__The data__.
•••••

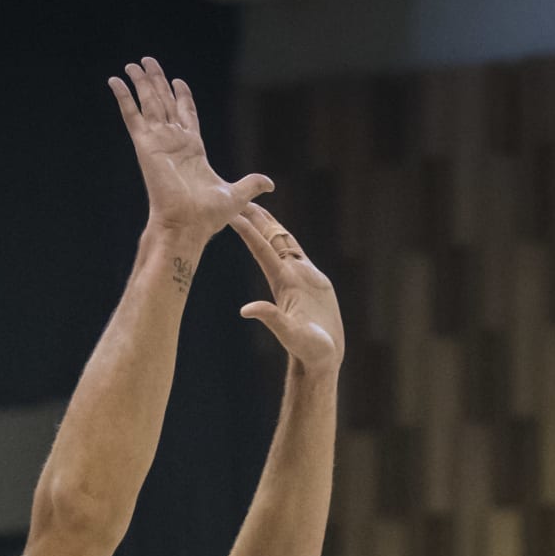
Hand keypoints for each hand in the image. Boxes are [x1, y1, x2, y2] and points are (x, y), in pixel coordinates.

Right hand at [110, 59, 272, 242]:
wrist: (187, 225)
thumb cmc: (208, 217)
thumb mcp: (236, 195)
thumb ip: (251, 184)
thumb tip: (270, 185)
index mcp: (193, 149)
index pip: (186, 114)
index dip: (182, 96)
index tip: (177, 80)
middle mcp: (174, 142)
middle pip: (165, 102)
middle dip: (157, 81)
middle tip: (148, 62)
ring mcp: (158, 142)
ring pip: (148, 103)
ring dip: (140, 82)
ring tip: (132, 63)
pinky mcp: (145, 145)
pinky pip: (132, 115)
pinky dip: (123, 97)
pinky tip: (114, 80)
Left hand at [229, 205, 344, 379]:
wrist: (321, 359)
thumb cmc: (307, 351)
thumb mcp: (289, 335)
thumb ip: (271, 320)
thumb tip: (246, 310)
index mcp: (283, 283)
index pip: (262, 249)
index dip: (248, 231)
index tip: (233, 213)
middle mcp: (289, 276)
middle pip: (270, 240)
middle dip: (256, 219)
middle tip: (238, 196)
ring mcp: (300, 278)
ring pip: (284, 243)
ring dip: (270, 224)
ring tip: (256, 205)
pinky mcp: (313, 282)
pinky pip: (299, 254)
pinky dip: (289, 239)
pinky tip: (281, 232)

•••••

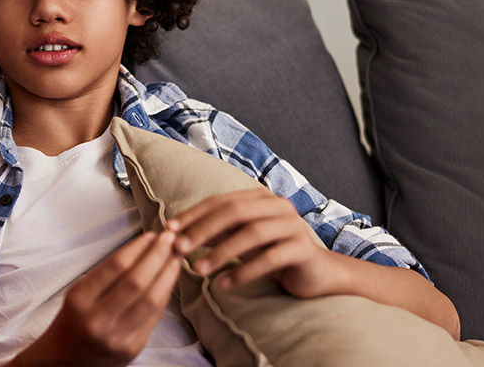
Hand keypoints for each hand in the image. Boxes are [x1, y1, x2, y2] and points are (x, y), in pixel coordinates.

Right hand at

•••••

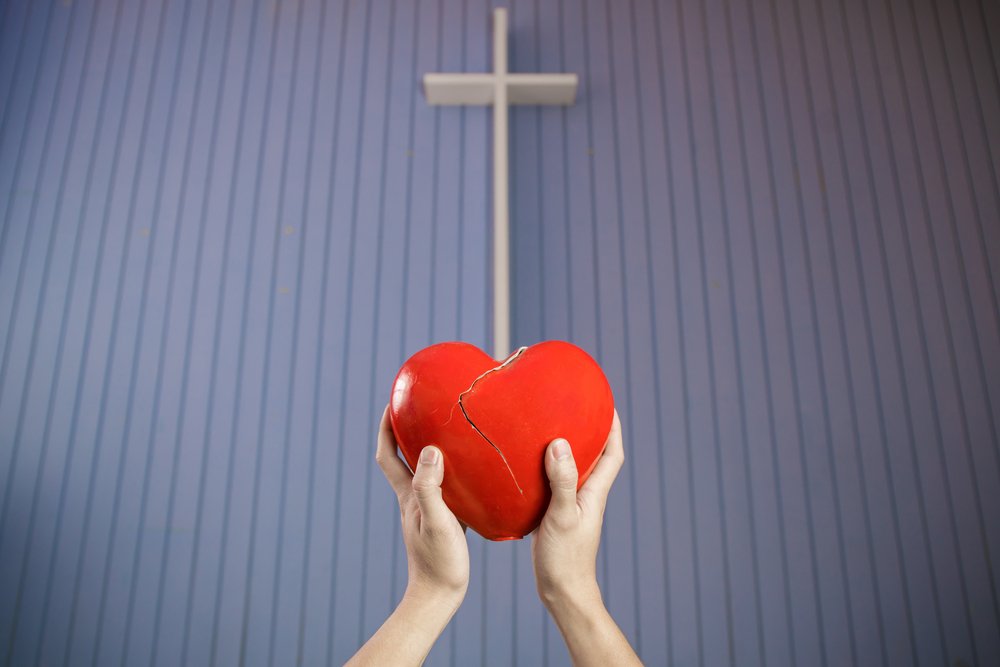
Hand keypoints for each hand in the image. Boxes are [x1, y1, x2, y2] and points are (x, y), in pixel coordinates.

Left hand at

•••••

__The problem__.
From the records above, extract exactly and only the lines that begin at the line with "middle tip: (238, 196)" and stop after the line with "pinky tip: (281, 232)".

__Task result__.
middle tip: (238, 196)
ring mcp: (300, 278)
ring pip: (284, 243)
ring dip: (270, 224)
ring tip: (256, 205)
pinky mcp: (313, 282)
pinky pip: (299, 254)
pinky dip: (289, 239)
pinky tip: (281, 232)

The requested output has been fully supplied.